PASSAGE GIVEN:

I don't recall someone having to be a citizen to have free speech rights in this country. How is that germane? We're not talking of contributions to politicians, we're talking about being free to express an opinion. George Soros and Idi Amin both have the right to speak freely in this country, as do you.

Now we are recognizing that people without millions of dollars to spare can collect their money and spend it the way they choose to spend it. Freedom of speech is no longer confined to the rich. I'd think that someone calling themself a "liberal" would be all for that.

Oh, I forget. "Liberal" is just a mask for "marxist." And we know that Uncle Joe would never want to let people speak freely, either as individuals or as a community or corporation.

Almost Ali said...

McCain has been one the more annoying members of the Senate's back-slappers club.

I trust Arizona will finally put him out to pasture. And let him take Feingold with him.

Sofa King said...

I know the difference, sofa king. I have a job and am done here. Coffee break is over.

Whatever.

t-man said...

Yeah, AL's coffee break is over. He's got to go back to his real job, sticking pins in a Scott Brown voodoo doll, while chanting "Serenity Now!"

Steven said...

From Kennedy's opinion:

The [First] Amendment is written in terms of "speech," not speakers. Its text offers no foothold for excluding any category of speaker, from single individuals to partnerships of individuals, to unincorporated associations of individuals, to incorporated associations of individuals--and the dissent offers no evidence about the original meaning of the text to support any such exclusion. We are therefore simply left with the question whether the speech at issue in this case is "speech" covered by the First Amendment. No one says otherwise.

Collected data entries
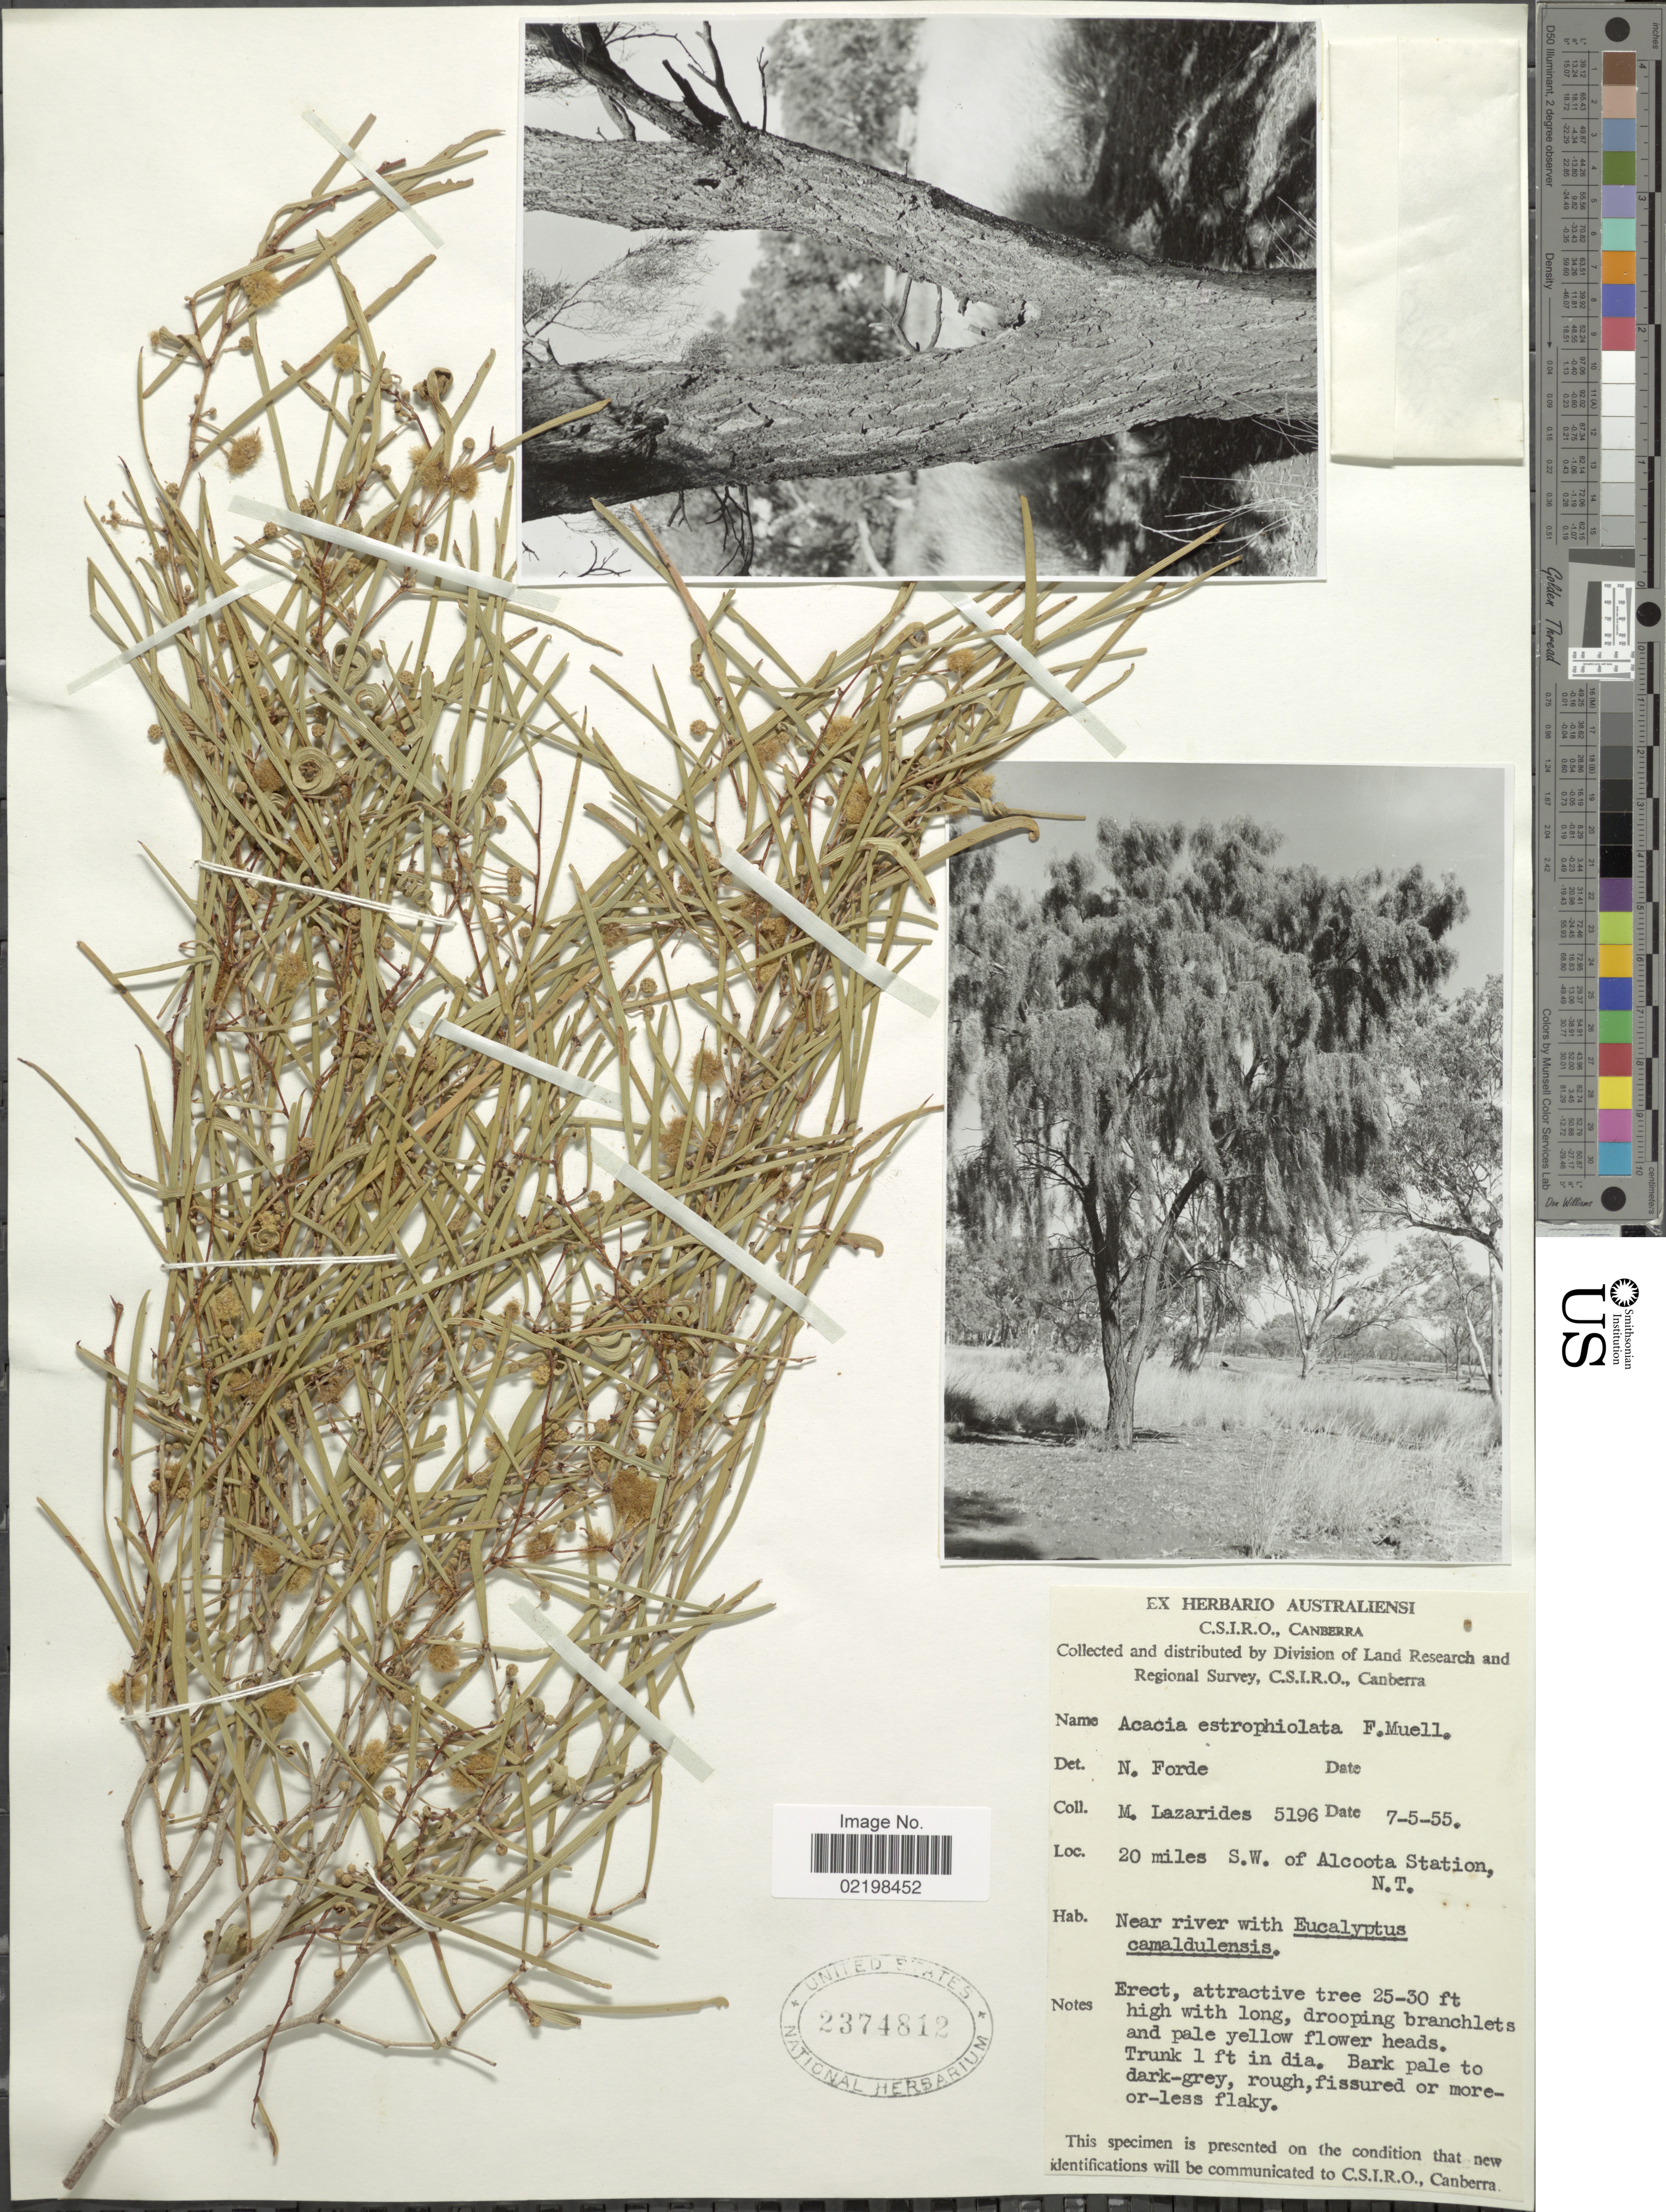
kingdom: Plantae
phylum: Tracheophyta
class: Magnoliopsida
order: Fabales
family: Fabaceae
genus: Acacia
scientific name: Acacia estrophiolata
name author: F. Muell.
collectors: M. Lazarides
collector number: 5196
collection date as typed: Transcribed d/m/y: 9/5/55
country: Australia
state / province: Northern Territory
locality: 20 miles S.W. of Alcoota Station, N. T.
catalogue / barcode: US 2374812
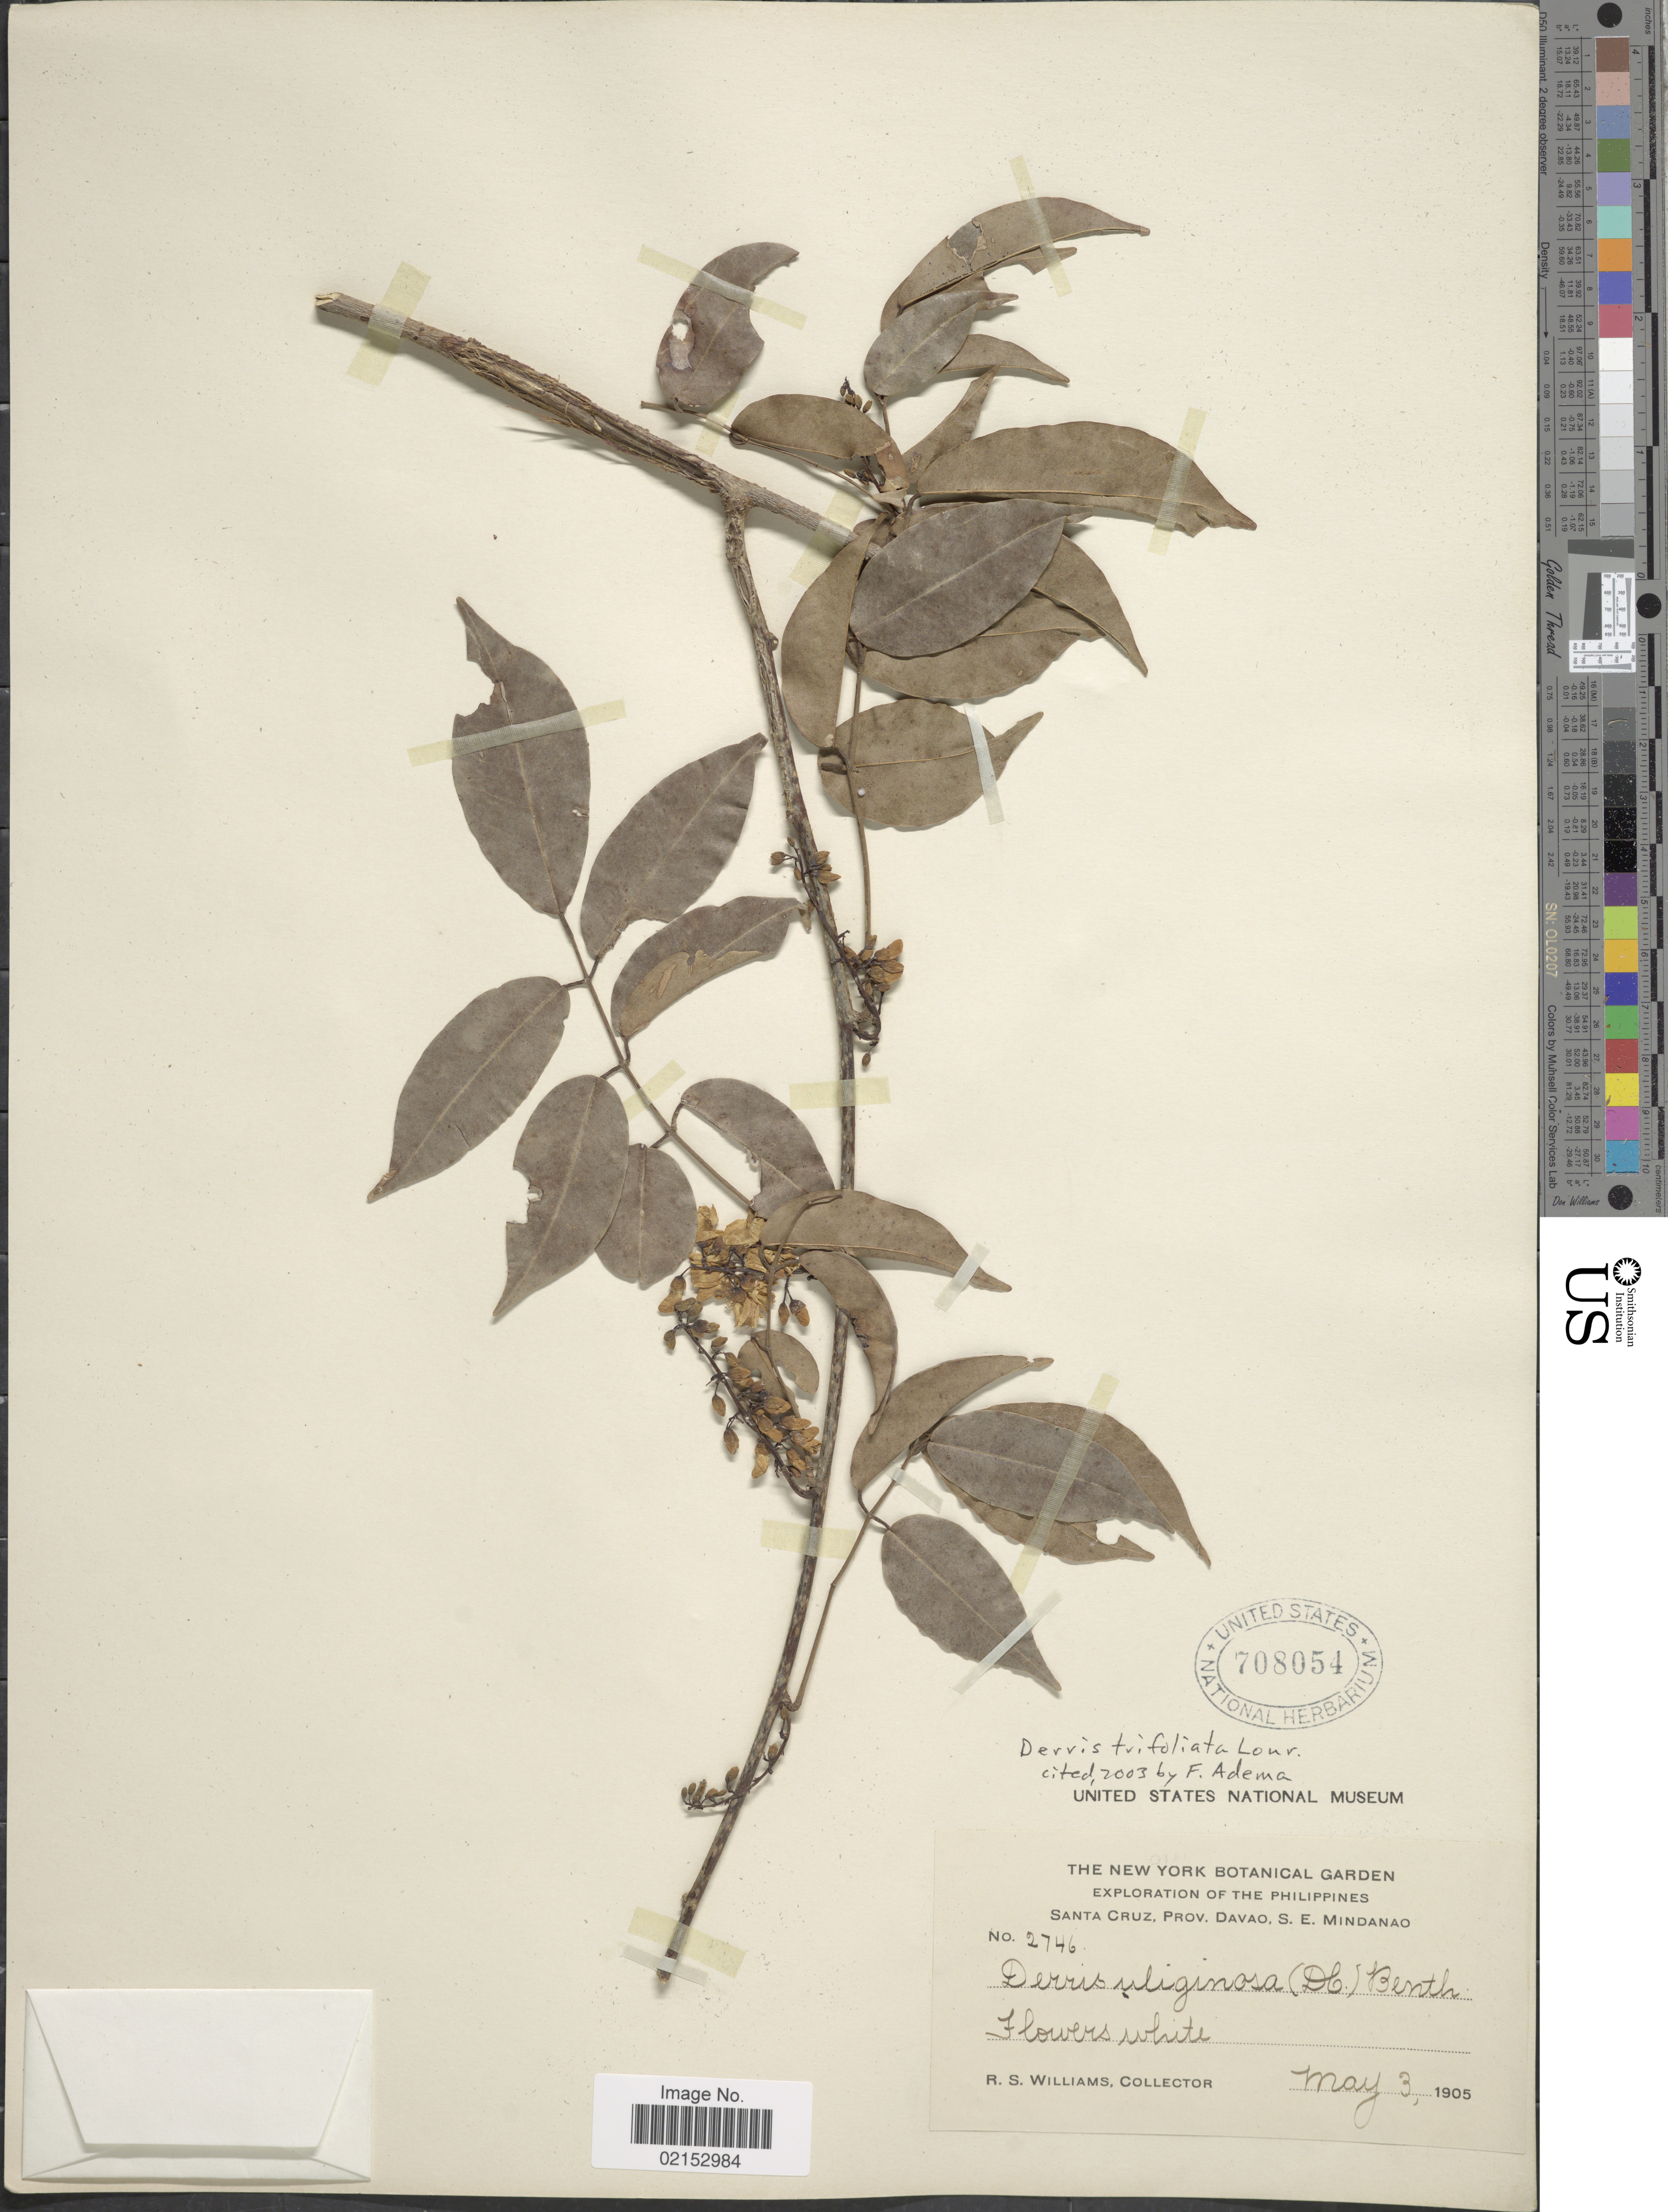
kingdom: Plantae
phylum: Tracheophyta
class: Magnoliopsida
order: Fabales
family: Fabaceae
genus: Derris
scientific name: Derris trifoliata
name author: Lour.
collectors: R. S. Williams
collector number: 2746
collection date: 1905-05-03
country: Philippines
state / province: Davao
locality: Santa Cruz, Prov. Davao, S.E. Mindanao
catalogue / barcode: US 708054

SET TASKS:
1. In the comment thread on free speech, what is the First Amendment written in terms of, according to the quoted Kennedy opinion?
2. Rewrite the stretch of the comment thread on free speech from "I trust Arizona" through "here. Coffee break is over.", putting "his home state" in place of "Arizona".
3. Write the next part of the comment thread on free speech, picking up right after its final sentence.

RESPONSES TO THE EXERCISE:
1. It is written in terms of "speech," not speakers.

2.
I trust his home state will finally put him out to pasture. And let him take Feingold with him.

Sofa King said...

I know the difference, sofa king. I have a job and am done here. Coffee break is over.

3.
--

So, the court is holding that, whether the speaker is a private citizen, corporation, or foreign national, speech is still speech, and speech is free.

Steven said...

I'm sorry, that bit is from Scalia's opinion, not Kennedy.

bagoh20 said...

"Gee, I almost thought you were own man there for awhile. "

Nope, I was just wrong. Now you are it.

Ger said...

Re: Sofa King at 1147:

"There's no such thing. Corporations are treated as independent legal entities under the law because that is in fact what they are. They are not equivalent to humans, or recognized as "citizens" or any other mythical nonsense. I wish this idiotic talking point would die already."

Funny - we hear the phrase "corporate citizen" all the time.

From the founding of this nation until the late 1800's there were rather sever limitations on the formation and function of corporations. It wasn't until the SCOTUS in the 'Santa Clara County v. Southern Pacific Railroad' case over a hundred years ago that corporations started to be given legal standing as "persons".

The first amendment provides the right of free speech to people - not corporations. It is a bastardization of that principle more than a hundred years after the founding of this nation that corporations came to be regarded as "persons".

So we give corporations the rights of a citizen yet they are shielded from many of the responsibilities and obligations that a real citizen has. Can we throw a bad "corporate citizen" in jail?

So now it appears that corporations can spend a boatload of money to further influence our already too heavily corporate-influenced lawmaking processes.

Yet real citizens are still prevented from contributing as much money as they want to a candidate.

Why the difference? Shouldn't my money (after all - "money talks") share my free speech rights.

Just as there are good reasons to set individual campaign contribution limits for "real" citizens I think there are legitimate reasons to also limit corporate "citizens" rights.

Of course, I could be wrong. Perhaps this is a great decision.

I wonder though how certain factions will react when Microsoft, Google, and others start throwing hundreds of millions of dollars into campaigns with a liberal social slant - will they still welcome unlimited corporate spending?

Skyler said...

Ger, how is a newspaper organized?

Is it an individual?

Is it a citizen?

Seems to me that a newspaper is a corporation organized to put words on paper.

By your logic, we are only ever able to speak to those around us or pass out flyers at the mall but not publish our own thoughts in a mass manner unless we personally fund it ourselves.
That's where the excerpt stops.